### Assignment:
Only the text of the records, copied exactly, is wanted; no pictures.

Data items

-=-=-=-=-

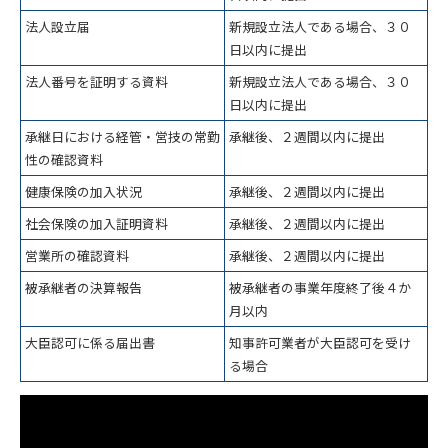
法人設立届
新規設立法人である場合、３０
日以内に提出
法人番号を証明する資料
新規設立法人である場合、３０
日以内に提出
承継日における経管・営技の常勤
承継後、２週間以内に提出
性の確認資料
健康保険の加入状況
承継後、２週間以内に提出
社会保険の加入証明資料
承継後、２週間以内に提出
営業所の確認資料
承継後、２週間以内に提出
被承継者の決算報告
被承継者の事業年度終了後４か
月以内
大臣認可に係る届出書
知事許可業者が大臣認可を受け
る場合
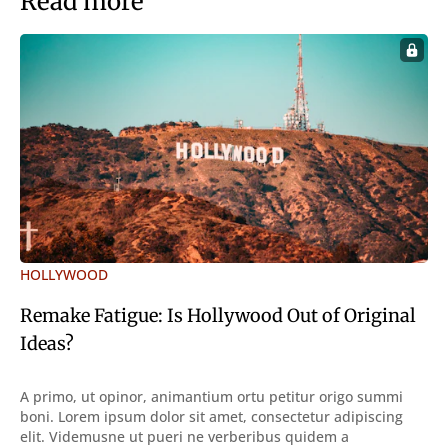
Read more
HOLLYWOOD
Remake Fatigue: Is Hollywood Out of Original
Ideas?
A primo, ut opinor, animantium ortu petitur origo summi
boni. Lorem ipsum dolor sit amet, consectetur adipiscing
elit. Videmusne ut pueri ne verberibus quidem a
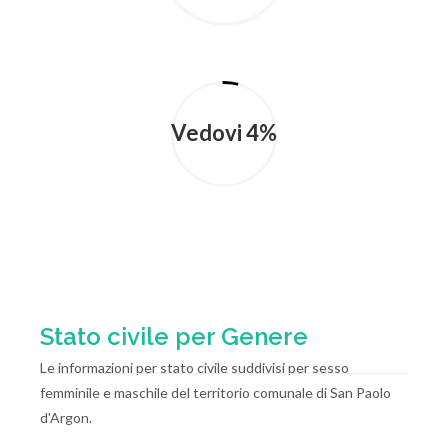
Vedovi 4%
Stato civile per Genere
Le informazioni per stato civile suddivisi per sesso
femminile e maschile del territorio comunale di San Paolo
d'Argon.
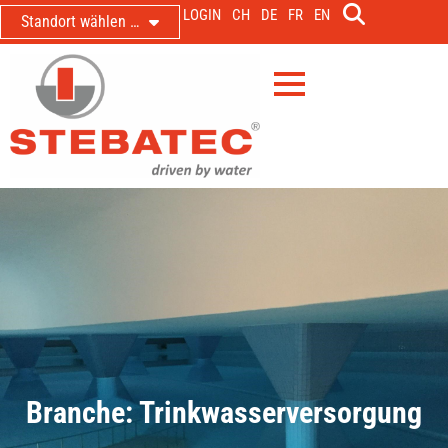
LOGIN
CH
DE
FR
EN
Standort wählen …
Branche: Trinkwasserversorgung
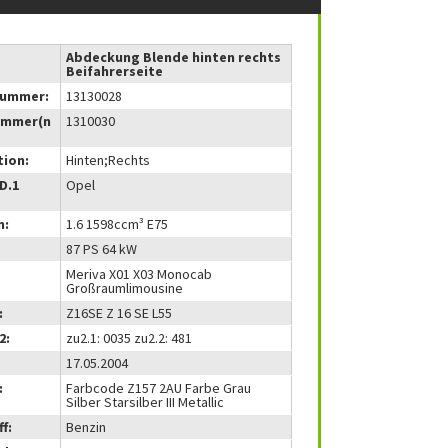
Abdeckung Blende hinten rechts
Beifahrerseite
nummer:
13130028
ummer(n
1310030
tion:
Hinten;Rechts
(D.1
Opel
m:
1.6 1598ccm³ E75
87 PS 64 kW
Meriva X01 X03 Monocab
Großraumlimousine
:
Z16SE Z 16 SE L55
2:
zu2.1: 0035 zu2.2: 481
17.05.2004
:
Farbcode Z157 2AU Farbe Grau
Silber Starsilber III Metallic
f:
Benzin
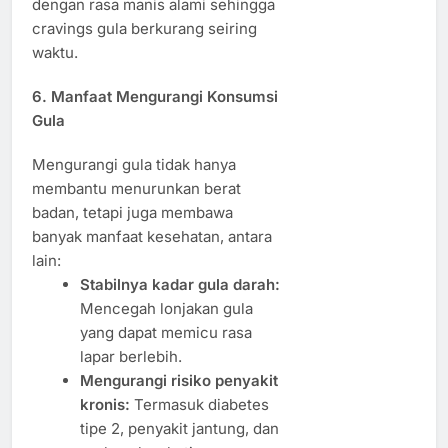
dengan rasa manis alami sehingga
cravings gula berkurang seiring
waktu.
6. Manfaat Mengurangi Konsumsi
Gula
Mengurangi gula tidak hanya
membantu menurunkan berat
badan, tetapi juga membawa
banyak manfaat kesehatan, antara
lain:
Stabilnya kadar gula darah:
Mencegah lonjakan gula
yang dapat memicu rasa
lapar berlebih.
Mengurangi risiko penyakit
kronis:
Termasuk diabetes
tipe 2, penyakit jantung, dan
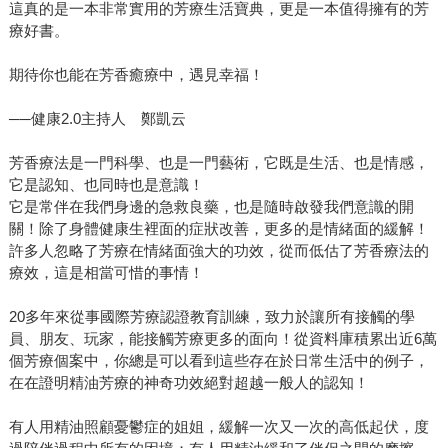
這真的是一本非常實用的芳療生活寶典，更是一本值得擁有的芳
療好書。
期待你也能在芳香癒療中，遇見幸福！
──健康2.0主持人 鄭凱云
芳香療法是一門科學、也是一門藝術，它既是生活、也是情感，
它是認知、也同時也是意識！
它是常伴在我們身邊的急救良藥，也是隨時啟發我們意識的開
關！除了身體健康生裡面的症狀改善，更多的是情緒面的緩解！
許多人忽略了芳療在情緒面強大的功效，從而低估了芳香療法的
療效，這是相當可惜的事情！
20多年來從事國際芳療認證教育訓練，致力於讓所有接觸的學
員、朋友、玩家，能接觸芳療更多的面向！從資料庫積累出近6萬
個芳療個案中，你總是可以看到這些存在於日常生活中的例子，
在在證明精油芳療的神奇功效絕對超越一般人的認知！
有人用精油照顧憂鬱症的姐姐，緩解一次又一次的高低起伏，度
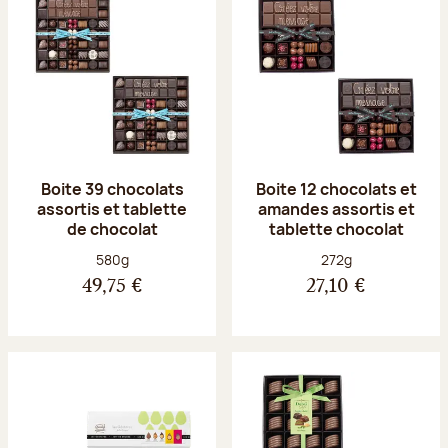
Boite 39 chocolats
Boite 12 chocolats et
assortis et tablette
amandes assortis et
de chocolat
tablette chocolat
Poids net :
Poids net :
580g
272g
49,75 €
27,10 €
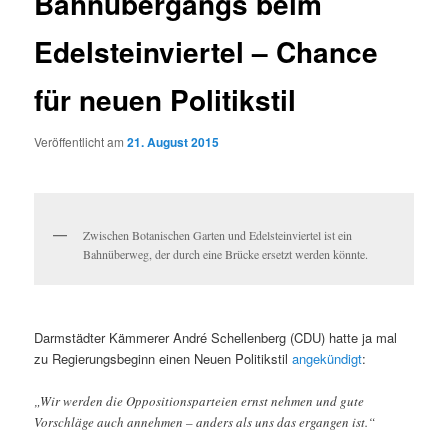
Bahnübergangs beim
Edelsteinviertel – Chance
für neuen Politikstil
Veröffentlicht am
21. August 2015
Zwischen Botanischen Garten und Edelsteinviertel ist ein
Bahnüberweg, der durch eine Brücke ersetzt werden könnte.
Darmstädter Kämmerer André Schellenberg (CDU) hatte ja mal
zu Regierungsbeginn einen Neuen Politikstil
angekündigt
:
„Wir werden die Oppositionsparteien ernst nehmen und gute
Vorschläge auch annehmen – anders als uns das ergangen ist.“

-=-=-=-=-

### Result:
法人設立届
新規設立法人である場合、３０
日以内に提出
法人番号を証明する資料
新規設立法人である場合、３０
日以内に提出
承継日における経管・営技の常勤
承継後、２週間以内に提出
性の確認資料
健康保険の加入状況
承継後、２週間以内に提出
社会保険の加入証明資料
承継後、２週間以内に提出
営業所の確認資料
承継後、２週間以内に提出
被承継者の決算報告
被承継者の事業年度終了後４か
月以内
大臣認可に係る届出書
知事許可業者が大臣認可を受け
る場合
Read more
HOLLYWOOD
Remake Fatigue: Is Hollywood Out of Original
Ideas?
A primo, ut opinor, animantium ortu petitur origo summi
boni. Lorem ipsum dolor sit amet, consectetur adipiscing
elit. Videmusne ut pueri ne verberibus quidem a
Vedovi 4%
Stato civile per Genere
Le informazioni per stato civile suddivisi per sesso
femminile e maschile del territorio comunale di San Paolo
d'Argon.
LOGIN
CH
DE
FR
EN
Standort wählen …
Branche: Trinkwasserversorgung
Abdeckung Blende hinten rechts
Beifahrerseite
nummer:
13130028
ummer(n
1310030
tion:
Hinten;Rechts
(D.1
Opel
m:
1.6 1598ccm³ E75
87 PS 64 kW
Meriva X01 X03 Monocab
Großraumlimousine
:
Z16SE Z 16 SE L55
2:
zu2.1: 0035 zu2.2: 481
17.05.2004
:
Farbcode Z157 2AU Farbe Grau
Silber Starsilber III Metallic
f:
Benzin
dengan rasa manis alami sehingga
cravings gula berkurang seiring
waktu.
6. Manfaat Mengurangi Konsumsi
Gula
Mengurangi gula tidak hanya
membantu menurunkan berat
badan, tetapi juga membawa
banyak manfaat kesehatan, antara
lain:
Stabilnya kadar gula darah:
Mencegah lonjakan gula
yang dapat memicu rasa
lapar berlebih.
Mengurangi risiko penyakit
kronis:
Termasuk diabetes
tipe 2, penyakit jantung, dan
這真的是一本非常實用的芳療生活寶典，更是一本值得擁有的芳
療好書。
期待你也能在芳香癒療中，遇見幸福！
──健康2.0主持人 鄭凱云
芳香療法是一門科學、也是一門藝術，它既是生活、也是情感，
它是認知、也同時也是意識！
它是常伴在我們身邊的急救良藥，也是隨時啟發我們意識的開
關！除了身體健康生裡面的症狀改善，更多的是情緒面的緩解！
許多人忽略了芳療在情緒面強大的功效，從而低估了芳香療法的
療效，這是相當可惜的事情！
20多年來從事國際芳療認證教育訓練，致力於讓所有接觸的學
員、朋友、玩家，能接觸芳療更多的面向！從資料庫積累出近6萬
個芳療個案中，你總是可以看到這些存在於日常生活中的例子，
在在證明精油芳療的神奇功效絕對超越一般人的認知！
有人用精油照顧憂鬱症的姐姐，緩解一次又一次的高低起伏，度
Boite 39 chocolats
Boite 12 chocolats et
assortis et tablette
amandes assortis et
de chocolat
tablette chocolat
Poids net :
Poids net :
580g
272g
49,75 €
27,10 €
Bahnübergangs beim
Edelsteinviertel – Chance
für neuen Politikstil
Veröffentlicht am
21. August 2015
Zwischen Botanischen Garten und Edelsteinviertel ist ein
Bahnüberweg, der durch eine Brücke ersetzt werden könnte.
Darmstädter Kämmerer André Schellenberg (CDU) hatte ja mal
zu Regierungsbeginn einen Neuen Politikstil
angekündigt
:
„Wir werden die Oppositionsparteien ernst nehmen und gute
Vorschläge auch annehmen – anders als uns das ergangen ist.“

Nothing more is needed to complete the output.